Lucid Group's (LCID 0.41%) stock plunged 12% on July 12 after the electric vehicle maker posted its production and delivery numbers for the second quarter. It produced 2,173 vehicles and delivered 1,404 vehicles, but both numbers shrank sequentially from the first quarter. It also missed the consensus forecast for 1,873 deliveries, and its year-to-date production of 4,487 vehicles casts some doubt on its goal of producing "over 10,000" vehicles in 2023.

That disappointing update sets a low bar for Lucid's upcoming second-quarter earnings report on Aug. 7. Yet its stock has already declined more than 60% over the past 12 months -- which suggests that most investors don't have much faith in the EV maker's ambitious plans to produce half a million vehicles annually by 2025. So is it too late to buy Lucid's stock?

Lucid's Air sedan.

Image source: Lucid Group.

Why is Lucid struggling to produce new vehicles?

Lucid has only launched one vehicle, the high-end Air sedan, so far. But it's repeatedly struggled with production issues ever since it went public by merging with a special purpose acquisition company (SPAC) in July 2021. Prior to its market debut, Lucid boldly claimed it could produce 20,000 vehicles in 2022 and 49,000 vehicles in 2023.

Yet Lucid only produced 7,180 vehicles in 2022 as it struggled with supply chain constraints and recalls. Those setbacks clearly curbed the market's interest in its vehicles: Lucid's reservations hit a peak of 37,000 vehicles in the second quarter of 2022, but dropped to 28,000 by the end of the year. It stopped disclosing that closely-followed metric in the first quarter of 2023. It also postponed the launch of its second vehicle, the Gravity SUV, from 2023 to early 2024.

Lucid's total number of vehicles produced and delivered has now declined sequentially for two consecutive quarters. Lucid admittedly isn't the only EV maker that faces supply chain constraints (especially for automotive chips), but its numbers look dismal compared to its peers. For example, Rivian plans to produce 50,000 vehicles this year while Polestar aims to produce 60,000-70,000 vehicles.

Lucid's main plant in Arizona has an annual production capacity of 34,000 vehicles, and it expects an expansion of that facility and the opening of its first overseas plant in Saudi Arabia to boost its annual capacity to half a million vehicles by 2025. But those are lofty goals for a company that might struggle to produce even 10,000 vehicles this year.

Can Saudi Arabia save Lucid?

On its own, Lucid's outlook seems bleak. For 2023, analysts expect its revenue to rise 53% to $928 million, but they also expect its net loss to widen from $2.59 billion to $2.65 billion. Its disappointing production numbers in the first half of the year suggest it could miss those targets.

Yet Lucid still had $4.1 billion in total liquidity at the end of the first quarter of 2023, which it insists can last through "at least" the second quarter of 2024. A lot of that cash came from its recent $3 billion capital raise, which enabled Saudi Arabia's Public Investment Fund (PIF) to boost its stake in the company to more than 60%. The Saudi Arabian government also agreed to buy 100,000 vehicles from Lucid over the following decade.

That support, along with the construction of its second plant in Saudi Arabia, indicates Lucid is banking heavily on the Saudis to drive its long-term growth.

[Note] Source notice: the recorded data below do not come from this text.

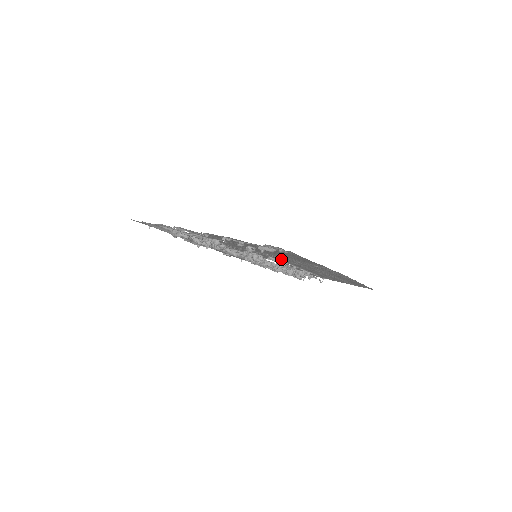
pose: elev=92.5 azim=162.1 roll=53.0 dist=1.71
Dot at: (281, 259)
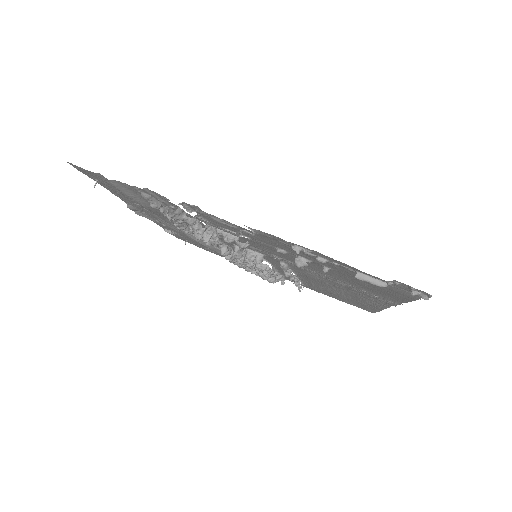
Dot at: (299, 268)
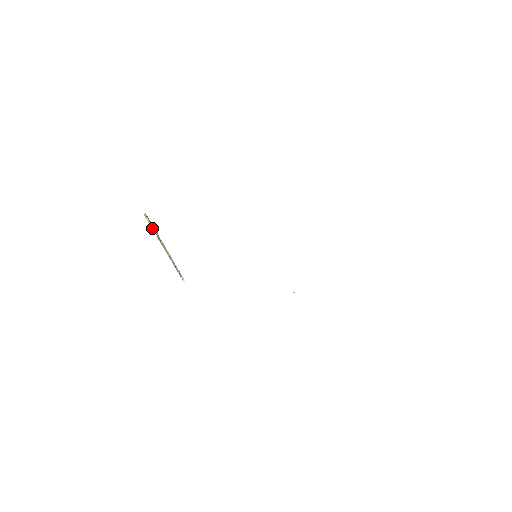
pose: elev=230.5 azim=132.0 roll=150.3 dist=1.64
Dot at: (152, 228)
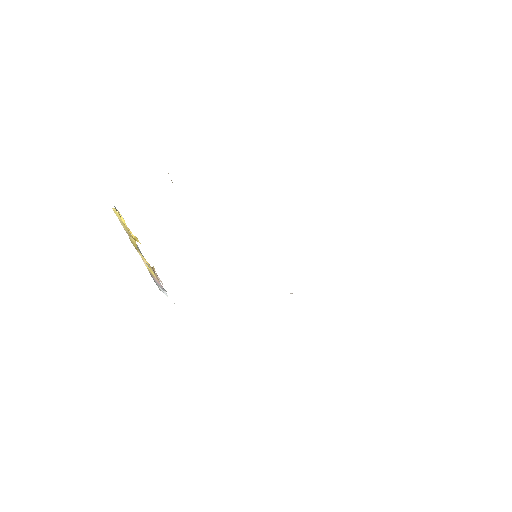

But Lucid isn't Saudi Arabia's only big EV bet. The PIF also launched Ceer, an EV joint venture with Apple and its manufacturing partner Foxconn, last November. The PIF might eventually try to take Lucid private and merge it with Ceer -- but it could also abandon Lucid if it fails to overcome its supply chain and production challenges.

Is it too late to buy Lucid?

With an enterprise value of $17.9 billion, Lucid still looks pricey at 19 times this year's sales. It might seem more reasonably valued at eight times next year's sales, but that valuation depends on its ability to nearly triple its sales in 2024. Considering how many times Lucid has overpromised and under-delivered, I wouldn't put too much faith in those long-term estimates.

By comparison, Rivian and Polestar -- which are already producing tens of thousands of vehicles -- trade at five and four times this year's sales, respectively. Lucid might be better than some other struggling SPAC-backed EV makers, but its stock could still be cut in half again if it posts more disappointing numbers on Aug. 7. Therefore, investors should avoid Lucid and wait for its full second-quarter report before deciding if it can ramp up its production and overcome its near-term challenges.